WORK TO COMPLETE -
In the data below, count every line that holds the string "Ultra" and reply with the number alone.
========
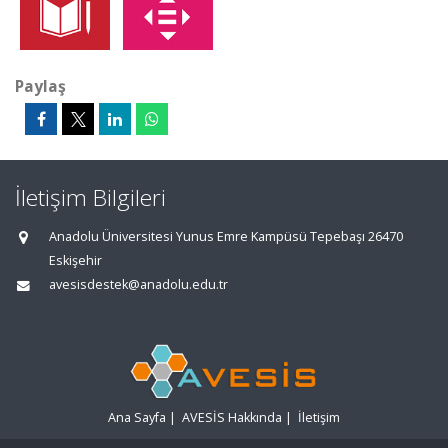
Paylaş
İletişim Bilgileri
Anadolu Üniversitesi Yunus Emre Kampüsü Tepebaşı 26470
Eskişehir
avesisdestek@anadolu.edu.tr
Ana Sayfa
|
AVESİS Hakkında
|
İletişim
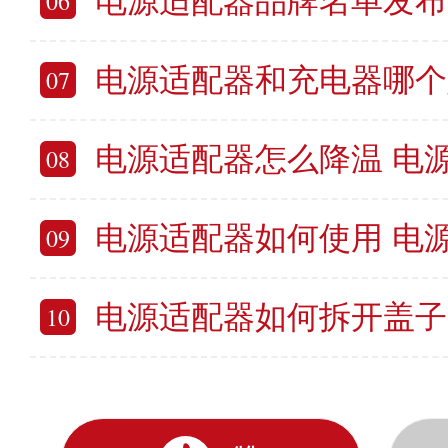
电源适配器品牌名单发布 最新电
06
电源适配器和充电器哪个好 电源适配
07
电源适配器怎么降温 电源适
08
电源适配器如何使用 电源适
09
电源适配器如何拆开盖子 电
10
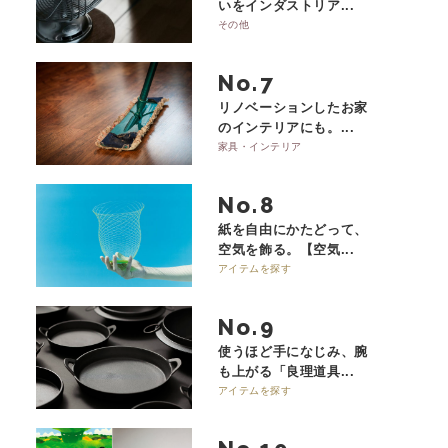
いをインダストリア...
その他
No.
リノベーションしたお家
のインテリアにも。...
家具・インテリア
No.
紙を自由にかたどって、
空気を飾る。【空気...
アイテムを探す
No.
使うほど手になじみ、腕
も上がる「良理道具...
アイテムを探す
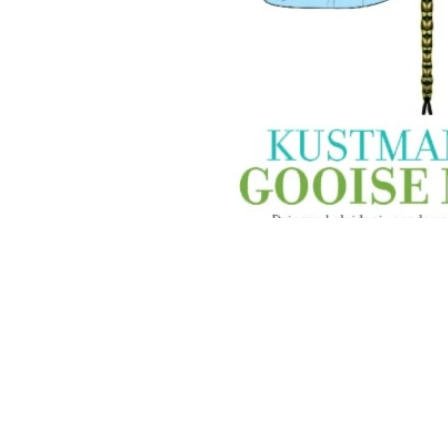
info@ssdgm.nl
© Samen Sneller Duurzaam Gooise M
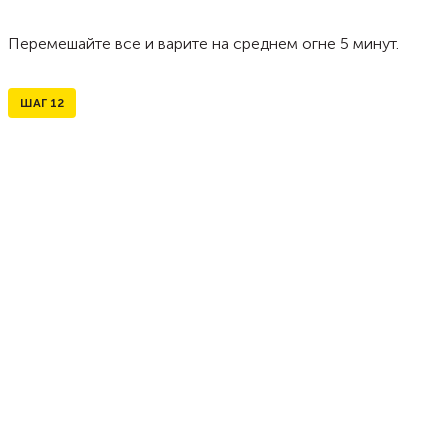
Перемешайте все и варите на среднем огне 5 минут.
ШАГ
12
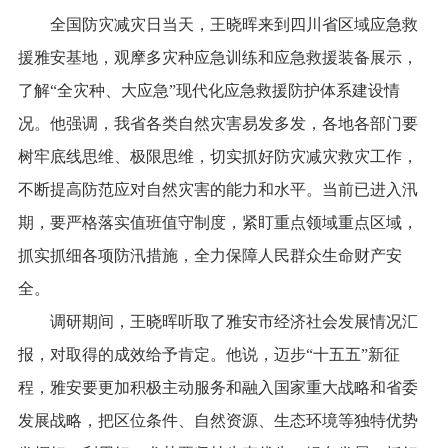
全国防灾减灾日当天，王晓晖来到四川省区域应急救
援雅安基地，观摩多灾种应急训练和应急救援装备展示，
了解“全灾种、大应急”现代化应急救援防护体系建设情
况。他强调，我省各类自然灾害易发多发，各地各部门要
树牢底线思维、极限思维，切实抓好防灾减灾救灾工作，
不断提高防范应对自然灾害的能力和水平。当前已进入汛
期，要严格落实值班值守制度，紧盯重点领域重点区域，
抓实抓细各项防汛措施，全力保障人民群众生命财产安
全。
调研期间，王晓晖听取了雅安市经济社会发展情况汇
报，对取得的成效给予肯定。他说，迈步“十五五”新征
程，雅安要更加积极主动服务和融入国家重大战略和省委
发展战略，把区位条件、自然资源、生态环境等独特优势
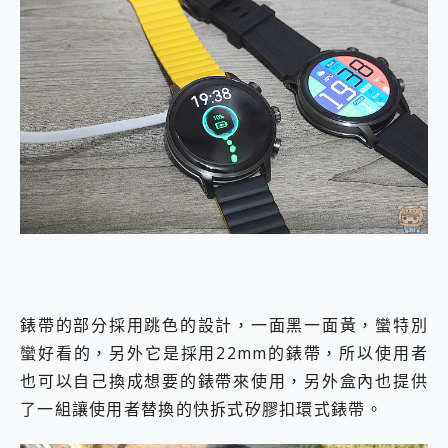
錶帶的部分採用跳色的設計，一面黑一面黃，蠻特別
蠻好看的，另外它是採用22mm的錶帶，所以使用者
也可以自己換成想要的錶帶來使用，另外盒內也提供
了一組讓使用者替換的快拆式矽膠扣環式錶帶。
========
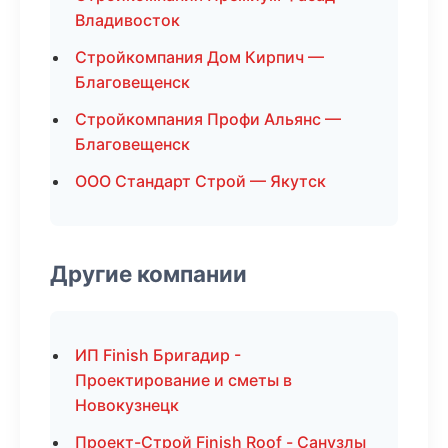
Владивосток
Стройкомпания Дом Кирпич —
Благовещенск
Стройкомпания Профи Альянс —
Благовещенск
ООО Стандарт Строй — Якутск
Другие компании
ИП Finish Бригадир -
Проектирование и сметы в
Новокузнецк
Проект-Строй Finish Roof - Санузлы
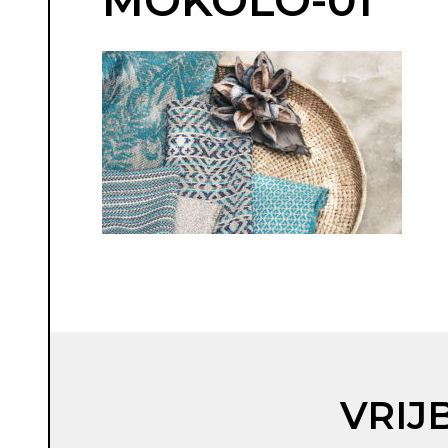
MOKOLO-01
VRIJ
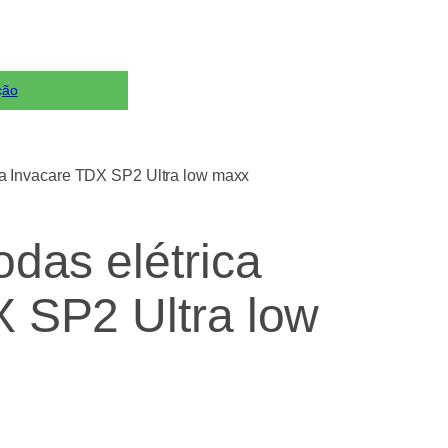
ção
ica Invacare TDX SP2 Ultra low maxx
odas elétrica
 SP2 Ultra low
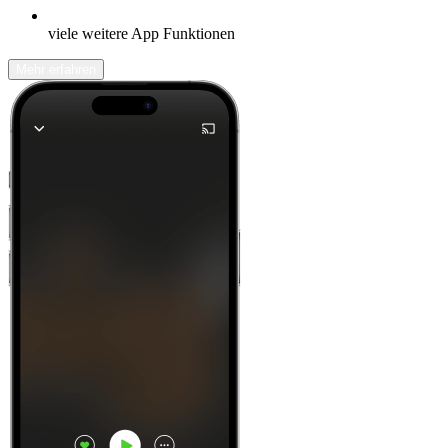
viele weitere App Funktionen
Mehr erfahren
========
EXPECTED ANSWER -
2